The submission queue acts as the central manager for Telerun, and is intended to be run on a low-power machine with at least one exposed port available for use by an HTTPS server.
The submission queue requires paired SSL certificate and key files to be present at the following paths relative to the project root:
queue/server.cert
queue/server.key
To launch the submission queue server, run:
$ cd queue/
$ python3 -m submission_queue.main
To administer the authentication database, run:
$ cd queue/
$ python3 -m submission_queue.auth <arguments...>
To administer non-authentication functions of the job queue database, run:
$ cd queue/
$ python3 -m submission_queue.db <arguments...>
The submission queue will create and manage the following persistent files:
queue/audit_log.jsonl
- This stores the source code of every program submitted to the queue.
queue/db.sqlite3
- This stores user identity information and job queue state.

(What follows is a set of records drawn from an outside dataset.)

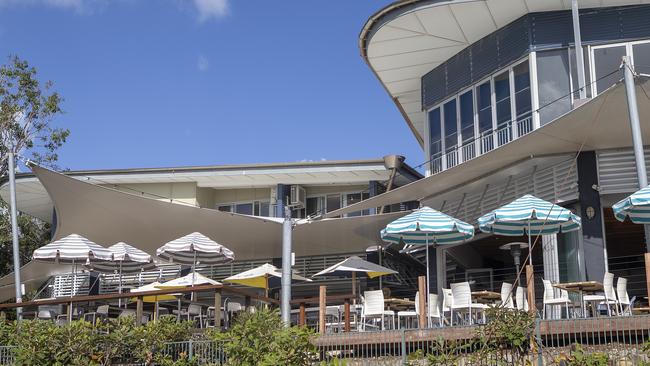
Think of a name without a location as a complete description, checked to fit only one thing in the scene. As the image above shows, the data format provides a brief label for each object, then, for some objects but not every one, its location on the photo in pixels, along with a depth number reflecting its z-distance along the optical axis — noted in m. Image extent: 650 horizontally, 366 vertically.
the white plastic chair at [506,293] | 13.36
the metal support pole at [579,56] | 16.19
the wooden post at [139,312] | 13.06
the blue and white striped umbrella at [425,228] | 13.92
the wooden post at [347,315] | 13.59
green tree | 27.81
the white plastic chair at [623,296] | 12.98
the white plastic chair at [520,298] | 13.27
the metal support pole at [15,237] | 15.77
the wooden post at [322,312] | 13.28
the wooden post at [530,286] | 11.89
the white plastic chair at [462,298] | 13.15
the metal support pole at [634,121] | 12.80
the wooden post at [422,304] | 12.72
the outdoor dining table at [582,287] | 12.69
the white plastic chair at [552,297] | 13.30
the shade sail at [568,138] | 13.76
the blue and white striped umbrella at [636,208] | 12.24
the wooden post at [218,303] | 12.45
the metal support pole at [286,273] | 12.03
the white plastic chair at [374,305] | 13.66
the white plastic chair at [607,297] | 12.71
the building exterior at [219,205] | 20.67
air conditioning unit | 25.25
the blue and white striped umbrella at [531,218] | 13.45
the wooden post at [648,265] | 10.86
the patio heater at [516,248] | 16.51
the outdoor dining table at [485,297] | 14.50
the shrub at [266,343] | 10.45
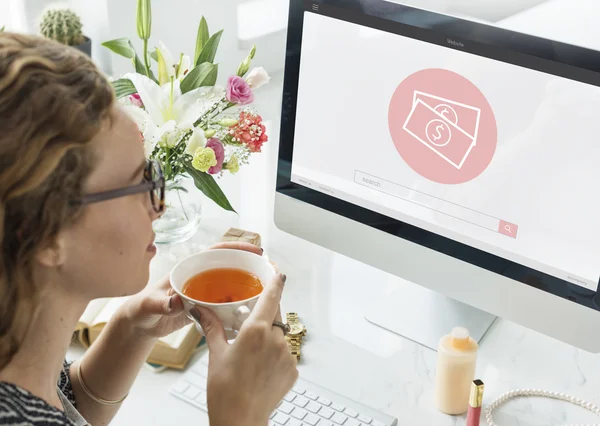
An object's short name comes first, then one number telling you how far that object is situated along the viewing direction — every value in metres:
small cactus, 1.93
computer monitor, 0.96
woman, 0.68
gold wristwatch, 1.18
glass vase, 1.37
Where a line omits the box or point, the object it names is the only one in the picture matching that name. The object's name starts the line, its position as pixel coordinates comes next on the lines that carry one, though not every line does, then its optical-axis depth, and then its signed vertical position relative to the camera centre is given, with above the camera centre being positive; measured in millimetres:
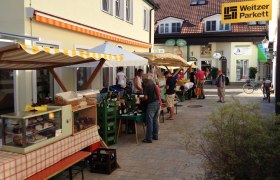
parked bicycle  16561 -633
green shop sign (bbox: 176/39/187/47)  20484 +3133
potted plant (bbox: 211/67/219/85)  22976 +529
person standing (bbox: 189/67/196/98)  14425 -99
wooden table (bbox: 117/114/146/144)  6001 -993
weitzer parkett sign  7594 +2282
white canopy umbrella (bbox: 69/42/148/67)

The executor is responsible for compiling and running programs submitted to the queue. It operates by continuously polling the submission queue for available work, and sending results back to the queue once they are available. The executor is intended to be run on a high-power machine equipped with at least one GPU. The executor only makes outbound HTTPS requests, and does not require any ports to be exposed to the public internet. It is possible to run multiple executors simultaneously on different machines to scale the capacity of the system horizontally.

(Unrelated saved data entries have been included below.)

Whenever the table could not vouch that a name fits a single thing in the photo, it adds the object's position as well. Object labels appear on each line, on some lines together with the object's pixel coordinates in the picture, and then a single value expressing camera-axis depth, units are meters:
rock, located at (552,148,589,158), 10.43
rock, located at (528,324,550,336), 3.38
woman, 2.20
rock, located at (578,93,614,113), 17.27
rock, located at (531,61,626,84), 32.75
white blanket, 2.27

The executor is distributed as a single-file Python application, executor.py
. This script does not depend on any third-party Python libraries, although it does expect nvcc
to be installed.
The executor script requires a file auth.json
to be present in the same directory as the script. This auth.json
file should be structured as follows:
{
"executor": /* executor name... */,
"token": /* executor token... */
}
The executor can then be run as follows:
$ python3 executor.py --nproc-compile <number> --nproc-execute <number>
The arguments --nproc-compile
and --nproc-execute
determine the number of parallel workers the executor will spawn for the compilation and execution stages of the pipeline, respectively. Each execution worker will be granted exclusive access to a single GPU via the CUDA_VISIBLE_DEVICES
environment variable. The number of execution workers should not exceed the number of available GPUs.

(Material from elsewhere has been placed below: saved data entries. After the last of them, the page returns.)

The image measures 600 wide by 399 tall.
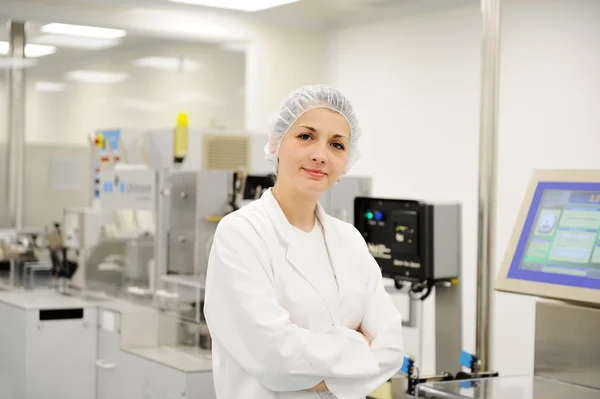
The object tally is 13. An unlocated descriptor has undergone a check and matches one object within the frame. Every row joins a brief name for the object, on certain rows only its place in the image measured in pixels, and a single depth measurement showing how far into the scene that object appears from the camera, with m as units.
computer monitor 2.70
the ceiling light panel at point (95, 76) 6.27
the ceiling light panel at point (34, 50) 5.86
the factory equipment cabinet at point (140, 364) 3.97
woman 1.83
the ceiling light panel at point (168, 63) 6.48
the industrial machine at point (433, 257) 3.56
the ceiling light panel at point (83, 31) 6.02
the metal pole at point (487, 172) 3.33
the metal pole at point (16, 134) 5.95
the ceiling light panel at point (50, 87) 6.09
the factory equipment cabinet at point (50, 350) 4.89
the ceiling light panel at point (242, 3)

The client allows users of the system to submit jobs to the queue and see their results. Like the executor, the client is distributed as a single-file zero-dependency Python application, submit.py
.
The client requires an auth.json
file to be present in the same directory as the script, structured as follows:
{
"username": /* username... */,
"token": /* user token... */
}
The client can then be run as:
$ python3 submit.py <local .cu source file>
After submitting the provided source file to the submission queue, the client will continuously poll the queue until the results of compiling and running the submitted program are available, at which point it prints the results and exits.